Sharafeldin Abdelrahman, Imam Nabil, Choi Hannah
ML@GT, Georgia Institute of Technology, Atlanta, GA 30332, USA.
School of Computational Science and Engineering, Georgia Institute of Technology, Atlanta, GA 30332, USA.
Patterns (N Y). 2024 May 3;5(6):100983. doi: 10.1016/j.patter.2024.100983. eCollection 2024 Jun 14.
We present an end-to-end architecture for embodied exploration inspired by two biological computations: predictive coding and uncertainty minimization. The architecture can be applied to any exploration setting in a task-independent and intrinsically driven manner. We first demonstrate our approach in a maze navigation task and show that it can discover the underlying transition distributions and spatial features of the environment. Second, we apply our model to a more complex active vision task, whereby an agent actively samples its visual environment to gather information. We show that our model builds unsupervised representations through exploration that allow it to efficiently categorize visual scenes. We further show that using these representations for downstream classification leads to superior data efficiency and learning speed compared to other baselines while maintaining lower parameter complexity. Finally, the modular structure of our model facilitates interpretability, allowing us to probe its internal mechanisms and representations during exploration.

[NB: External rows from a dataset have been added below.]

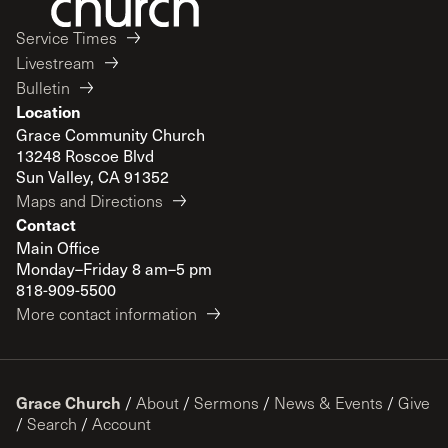
Service Times
Livestream
Bulletin
Location
Grace Community Church
13248 Roscoe Blvd
Sun Valley, CA 91352
Maps and Directions
Contact
Main Office
Monday–Friday 8 am–5 pm
818-909-5500
More contact information
Grace Church
/
About
/
Sermons
/
News & Events
/
Give
/
Search
/
Account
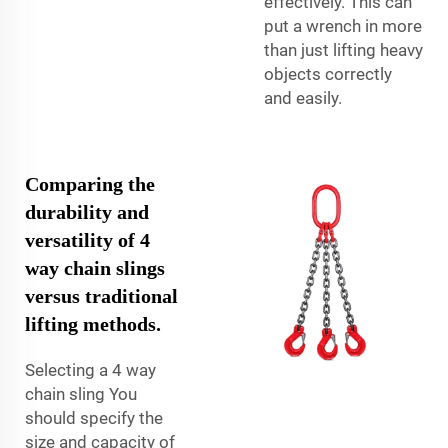
effectively. This can
put a wrench in more
than just lifting heavy
objects correctly
and easily.
Comparing the
durability and
versatility of 4
way chain slings
versus traditional
lifting methods.
Selecting a 4 way
chain sling You
should specify the
size and capacity of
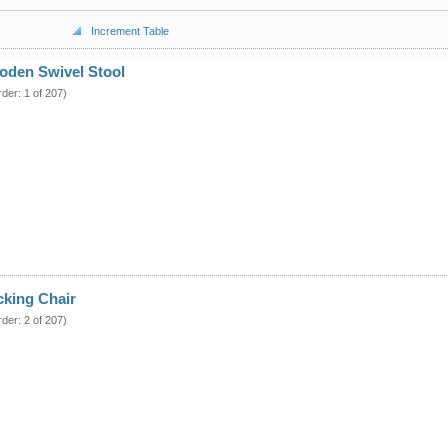
Increment Table
oden Swivel Stool
rder: 1 of 207)
cking Chair
rder: 2 of 207)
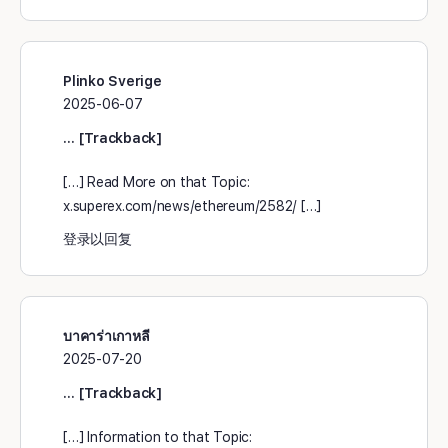
Plinko Sverige
2025-06-07
… [Trackback]
[…] Read More on that Topic:
x.superex.com/news/ethereum/2582/ […]
登录以回复
บาคาร่าเกาหลี
2025-07-20
… [Trackback]
[…] Information to that Topic:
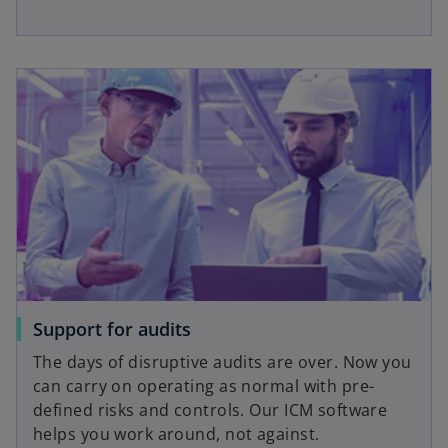
Support for audits
The days of disruptive audits are over. Now you
can carry on operating as normal with pre-
defined risks and controls. Our ICM software
helps you work around, not against.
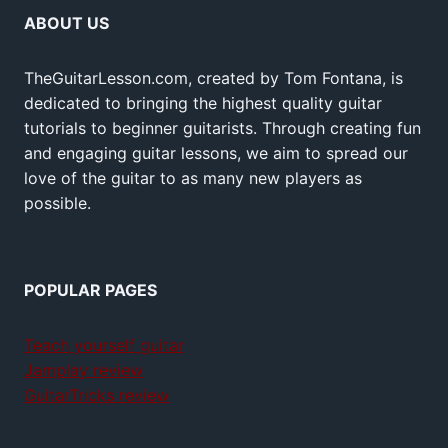
ABOUT US
TheGuitarLesson.com, created by Tom Fontana, is
dedicated to bringing the highest quality guitar
tutorials to beginner guitarists. Through creating fun
and engaging guitar lessons, we aim to spread our
love of the guitar to as many new players as
possible.
POPULAR PAGES
Teach yourself guitar
Jamplay review
GuitarTricks review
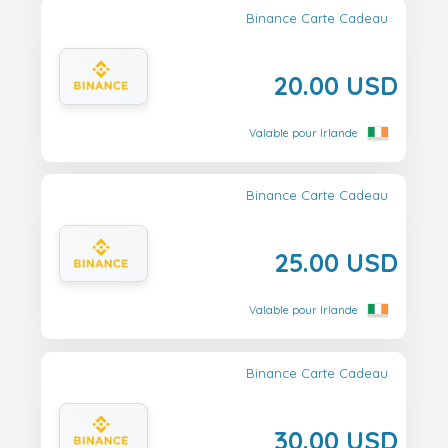
Binance Carte Cadeau
20.00 USD
Valable pour Irlande
Binance Carte Cadeau
25.00 USD
Valable pour Irlande
Binance Carte Cadeau
30.00 USD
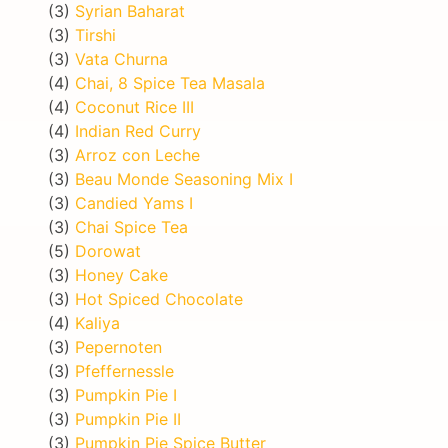
(3)
Syrian Baharat
(3)
Tirshi
(3)
Vata Churna
(4)
Chai, 8 Spice Tea Masala
(4)
Coconut Rice III
(4)
Indian Red Curry
(3)
Arroz con Leche
(3)
Beau Monde Seasoning Mix I
(3)
Candied Yams I
(3)
Chai Spice Tea
(5)
Dorowat
(3)
Honey Cake
(3)
Hot Spiced Chocolate
(4)
Kaliya
(3)
Pepernoten
(3)
Pfeffernessle
(3)
Pumpkin Pie I
(3)
Pumpkin Pie II
(3)
Pumpkin Pie Spice Butter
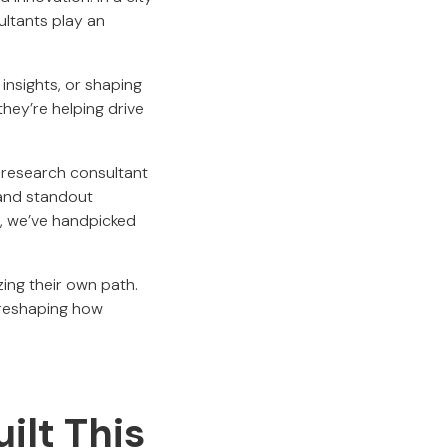
ltants play an
 insights, or shaping
they’re helping drive
t research consultant
, and standout
s, we’ve handpicked
ing their own path.
 reshaping how
lt This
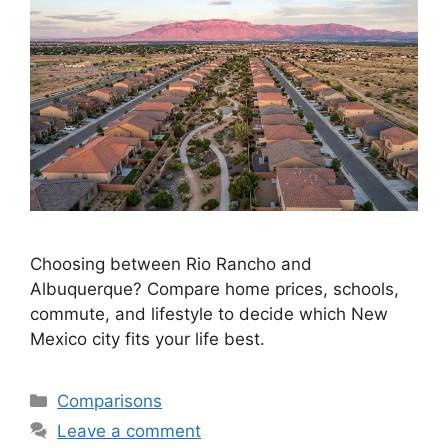
Choosing between Rio Rancho and
Albuquerque? Compare home prices, schools,
commute, and lifestyle to decide which New
Mexico city fits your life best.
Categories
Comparisons
Leave a comment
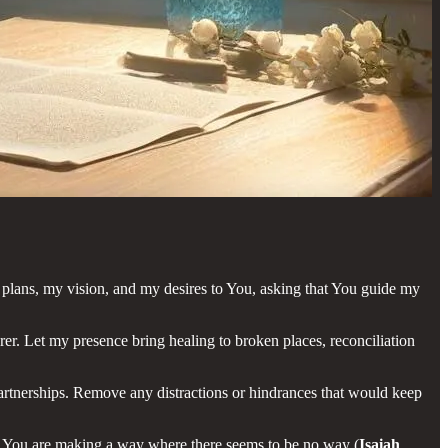
plans, my vision, and my desires to You, asking that You guide my
orer. Let my presence bring healing to broken places, reconciliation
 partnerships. Remove any distractions or hindrances that would keep
at You are making a way where there seems to be no way (
Isaiah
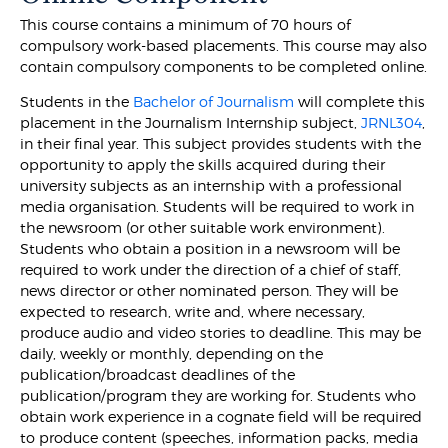
This course contains a minimum of 70 hours of
compulsory work-based placements. This course may also
contain compulsory components to be completed online.
Students in the
Bachelor of Journalism
will complete this
placement in the Journalism Internship subject,
JRNL304
,
in their final year. This subject provides students with the
opportunity to apply the skills acquired during their
university subjects as an internship with a professional
media organisation. Students will be required to work in
the newsroom (or other suitable work environment).
Students who obtain a position in a newsroom will be
required to work under the direction of a chief of staff,
news director or other nominated person. They will be
expected to research, write and, where necessary,
produce audio and video stories to deadline. This may be
daily, weekly or monthly, depending on the
publication/broadcast deadlines of the
publication/program they are working for. Students who
obtain work experience in a cognate field will be required
to produce content (speeches, information packs, media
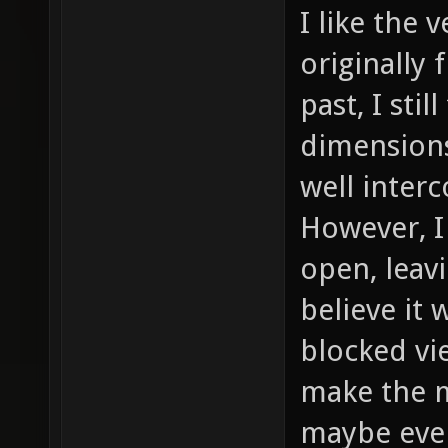
I like the 
originally
past, I stil
dimensions
well inter
However, I
open, leavi
believe it
blocked vi
make the m
maybe even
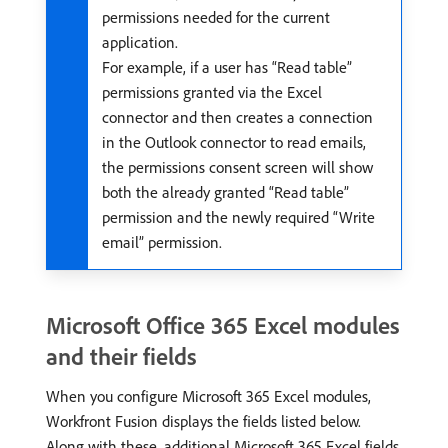
permissions needed for the current
application.
For example, if a user has “Read table”
permissions granted via the Excel
connector and then creates a connection
in the Outlook connector to read emails,
the permissions consent screen will show
both the already granted “Read table”
permission and the newly required “Write
email” permission.
Microsoft Office 365 Excel modules
and their fields
When you configure Microsoft 365 Excel modules,
Workfront Fusion displays the fields listed below.
Along with these, additional Microsoft 365 Excel fields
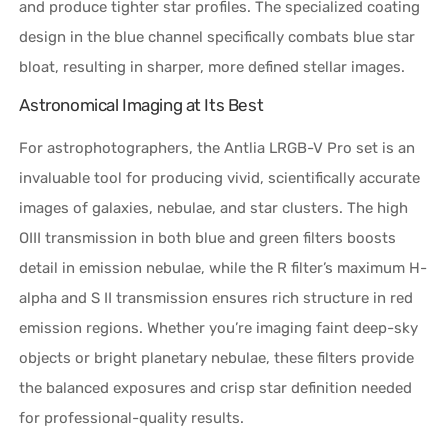
and produce tighter star profiles. The specialized coating
design in the blue channel specifically combats blue star
bloat, resulting in sharper, more defined stellar images.
Astronomical Imaging at Its Best
For astrophotographers, the Antlia LRGB-V Pro set is an
invaluable tool for producing vivid, scientifically accurate
images of galaxies, nebulae, and star clusters. The high
OIII transmission in both blue and green filters boosts
detail in emission nebulae, while the R filter’s maximum H-
alpha and S II transmission ensures rich structure in red
emission regions. Whether you’re imaging faint deep-sky
objects or bright planetary nebulae, these filters provide
the balanced exposures and crisp star definition needed
for professional-quality results.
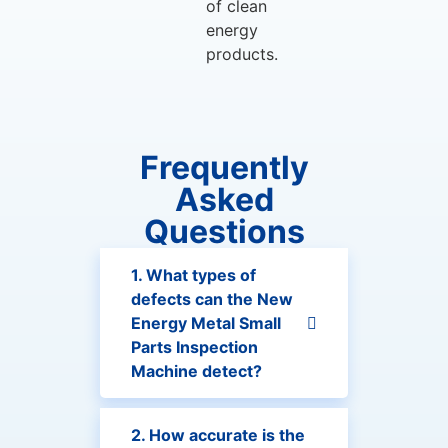
of clean
energy
products.
Frequently
Asked
Questions
1. What types of
defects can the New
Energy Metal Small
Parts Inspection
Machine detect?
2. How accurate is the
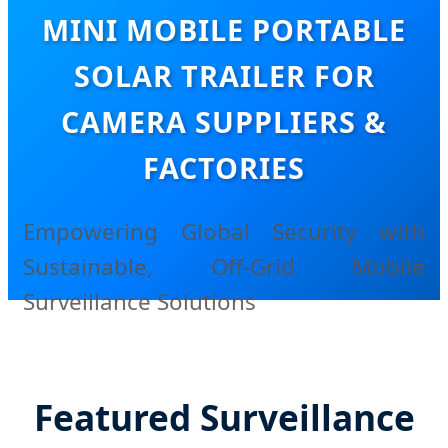
MINI MOBILE PORTABLE
SOLAR TRAILER FOR
CAMERA SUPPLIERS &
FACTORIES
Empowering Global Security with
Sustainable, Off-Grid Mobile
Surveillance Solutions
Featured Surveillance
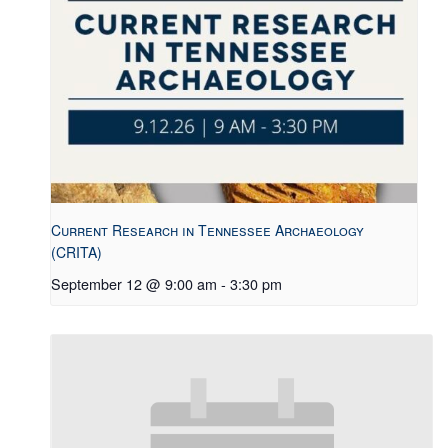
Current Research in Tennessee Archaeology
(CRITA)
September 12 @ 9:00 am
-
3:30 pm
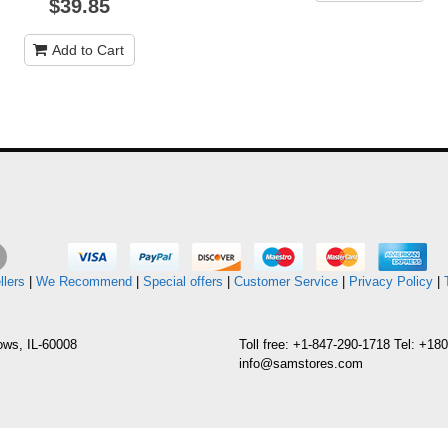
$39.85
Add to Cart
llers
|
We Recommend
|
Special offers
|
Customer Service
|
Privacy Policy
|
ows, IL-60008
Toll free: +1-847-290-1718 Tel: +1
info@samstores.com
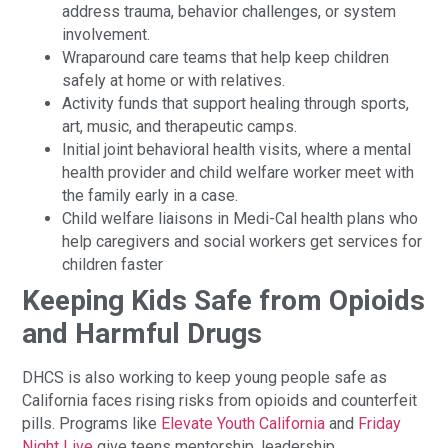
address trauma, behavior challenges, or system
involvement.
Wraparound care teams that help keep children
safely at home or with relatives.
Activity funds that support healing through sports,
art, music, and therapeutic camps.
Initial joint behavioral health visits, where a mental
health provider and child welfare worker meet with
the family early in a case.
Child welfare liaisons in Medi-Cal health plans who
help caregivers and social workers get services for
children faster
Keeping Kids Safe from Opioids
and Harmful Drugs
DHCS is also working to keep young people safe as
California faces rising risks from opioids and counterfeit
pills. Programs like
Elevate Youth California
and
Friday
Night Live
give teens mentorship, leadership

我们提出了一种受两种生物计算启发的端到端架构,用于具身探索:预测编码和不确定性最小化。该架构可以以任务独立和内在驱动的方式应用于任何探索场景。我们首先在迷宫导航任务中展示我们的方法,并表明它可以发现环境的潜在转移分布和空间特征。其次,我们将我们的模型应用于更复杂的主动视觉任务,即智能体主动对其视觉环境进行采样以收集信息。我们表明,我们的模型通过探索构建无监督表示,使其能够有效地对视觉场景进行分类。我们进一步表明,与其他基线相比,使用这些表示进行下游分类可带来更高的数据效率和学习速度,同时保持更低的参数复杂度。最后,我们模型的模块化结构便于解释,使我们能够在探索过程中探究其内部机制和表示。